Le groupe Actura, qui fédère 136 entreprises adhérentes en France, dont neuf coopératives, pour un chiffre d’affaires de 740 millions d’euros, annonce la construction d’un site industriel dédié aux semences à Issoudun, dans l'Indre, entre Châteauroux et Bourges.
Pilotée par sa filiale AgraSem, cette unité, qui comprendra un hub logistique, représente un investissement de 55 millions d’euros, dont 30 dédiés aux process industriels. Une cinquantaine d'emplois directs seront créés, en plus de mobiliser un réseau de 200 agriculteurs multiplicateurs. «Ce projet nous permettra de répondre aux défis actuels et futurs du secteur agricole, tout en consolidant notre position sur le marché des semences», explique à L’Usine Nouvelle Frédéric Lanchais, directeur général délégué du groupe. «Il ne s’agit pas d’un transfert d’un point A à un point B, mais bien d’une création», insiste le directeur.
Capacité de 650000 quintaux de semences
Implantée sur un terrain de 112000m² - «avec une possibilité d’extension» - la future usine, qui devrait être opérationnelle d’ici à juillet 2027, aura une capacité de 650000 quintaux de semences de céréales à pailles, ainsi que des semences d’autres espèces hybrides comme le maïs, le colza et le tournesol. «Les semences représentent un enjeu majeur pour toutes les filières agricoles. Notre objectif est de fournir des solutions durables à nos entreprises pour leur permettre d’accéder à une génétique performante. Et de maitriser toute la chaine, de la multiplication au champ jusqu’à la mise sur le marché», explique Frédéric Lanchais.

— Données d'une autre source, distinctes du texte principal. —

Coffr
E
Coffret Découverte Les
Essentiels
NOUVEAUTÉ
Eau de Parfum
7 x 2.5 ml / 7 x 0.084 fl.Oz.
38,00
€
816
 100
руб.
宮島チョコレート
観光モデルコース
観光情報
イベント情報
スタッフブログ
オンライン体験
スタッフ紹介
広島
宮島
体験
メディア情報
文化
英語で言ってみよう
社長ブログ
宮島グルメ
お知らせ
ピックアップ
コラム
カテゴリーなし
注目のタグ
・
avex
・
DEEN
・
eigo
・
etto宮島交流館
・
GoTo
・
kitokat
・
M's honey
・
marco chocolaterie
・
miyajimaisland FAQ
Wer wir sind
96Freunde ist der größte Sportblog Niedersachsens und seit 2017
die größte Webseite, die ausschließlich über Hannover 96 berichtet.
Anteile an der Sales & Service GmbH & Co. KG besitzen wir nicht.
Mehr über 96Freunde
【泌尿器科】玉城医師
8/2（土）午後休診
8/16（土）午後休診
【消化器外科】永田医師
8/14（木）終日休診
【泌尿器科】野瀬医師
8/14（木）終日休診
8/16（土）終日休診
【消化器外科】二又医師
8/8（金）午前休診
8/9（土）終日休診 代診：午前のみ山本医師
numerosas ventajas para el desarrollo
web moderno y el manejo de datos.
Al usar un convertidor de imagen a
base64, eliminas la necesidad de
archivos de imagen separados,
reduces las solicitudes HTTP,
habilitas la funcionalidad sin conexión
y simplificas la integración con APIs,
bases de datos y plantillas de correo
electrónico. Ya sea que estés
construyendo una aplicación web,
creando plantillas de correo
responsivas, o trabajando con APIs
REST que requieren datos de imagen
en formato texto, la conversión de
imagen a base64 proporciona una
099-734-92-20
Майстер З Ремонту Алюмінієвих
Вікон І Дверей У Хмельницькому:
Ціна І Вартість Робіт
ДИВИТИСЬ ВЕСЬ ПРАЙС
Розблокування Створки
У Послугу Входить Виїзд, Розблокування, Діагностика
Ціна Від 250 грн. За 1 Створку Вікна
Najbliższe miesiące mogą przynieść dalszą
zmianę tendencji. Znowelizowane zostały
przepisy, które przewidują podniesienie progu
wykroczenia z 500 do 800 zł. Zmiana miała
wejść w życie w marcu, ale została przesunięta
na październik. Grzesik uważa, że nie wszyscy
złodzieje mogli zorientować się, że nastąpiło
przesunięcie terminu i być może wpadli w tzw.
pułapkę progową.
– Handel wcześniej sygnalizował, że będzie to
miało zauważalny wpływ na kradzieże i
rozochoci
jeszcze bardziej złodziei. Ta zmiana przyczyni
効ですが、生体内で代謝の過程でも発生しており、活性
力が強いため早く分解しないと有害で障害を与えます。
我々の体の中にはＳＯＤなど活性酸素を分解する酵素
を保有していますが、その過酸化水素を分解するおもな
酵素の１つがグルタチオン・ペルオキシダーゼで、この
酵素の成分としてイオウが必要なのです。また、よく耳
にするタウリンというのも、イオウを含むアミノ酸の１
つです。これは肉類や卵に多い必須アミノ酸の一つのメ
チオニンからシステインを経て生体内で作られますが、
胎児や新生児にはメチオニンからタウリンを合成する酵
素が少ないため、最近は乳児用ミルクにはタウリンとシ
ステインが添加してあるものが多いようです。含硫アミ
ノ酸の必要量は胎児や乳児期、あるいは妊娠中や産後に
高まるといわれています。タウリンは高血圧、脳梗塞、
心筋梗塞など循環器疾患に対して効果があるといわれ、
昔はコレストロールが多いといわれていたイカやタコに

Un outil industriel multi espèces innovant
L’usine sera équipée de technologies de pointe avec des lignes de production flexibles et sur la partie logistique des capacités de stockage optimisées. Au sein de l’unité principale, une ligne de micro-processing complétera les deux lignes principales : «nous avons imaginé un outil multi espèces, capable de traiter des petits lots pour des phases de test et d’expérimentation ainsi que des volumes plus importants pour la production de masse». Equipé d’une tour de 20 mètres de haut dédiée au traitement et conditionnement, le site pourra gérer les derniers types de traitement de semences, à l’instar des technologies d’enrobage biostimulant. «Ces traitements viennent renforcer la résistance des semences aux insectes nuisibles et autres maladies», précise le directeur.
Un hub logistique pour les marchés français et européen
Le projet comprend une plateforme logistique de 14000m², répartie en deux cellules, (température ambiante et dirigée) avec 14 quais et une capacité de 15000 palettes. «Ce hub est conçu pour répondre aux plus hautes exigences de conservation des semences, avec un contrôle rigoureux de la température à l’hydrométrie. Notre objectif est d’assurer une parfaite qualité de stockage ainsi que les flux aller et retour», explique le directeur, qui rappelle que ce site viendra renforcer les infrastructures logistiques de la filiale Synvia (65000 m²). «L’objectif est d’absorber le flux de la future usine mais aussi de proposer une offre complète sur nos autres secteurs». «Cette plateforme nous permettra de mutualiser les flux de semences à l’échelle nationale et de renforcer notre position sur le marché européen», ajoute-t-il.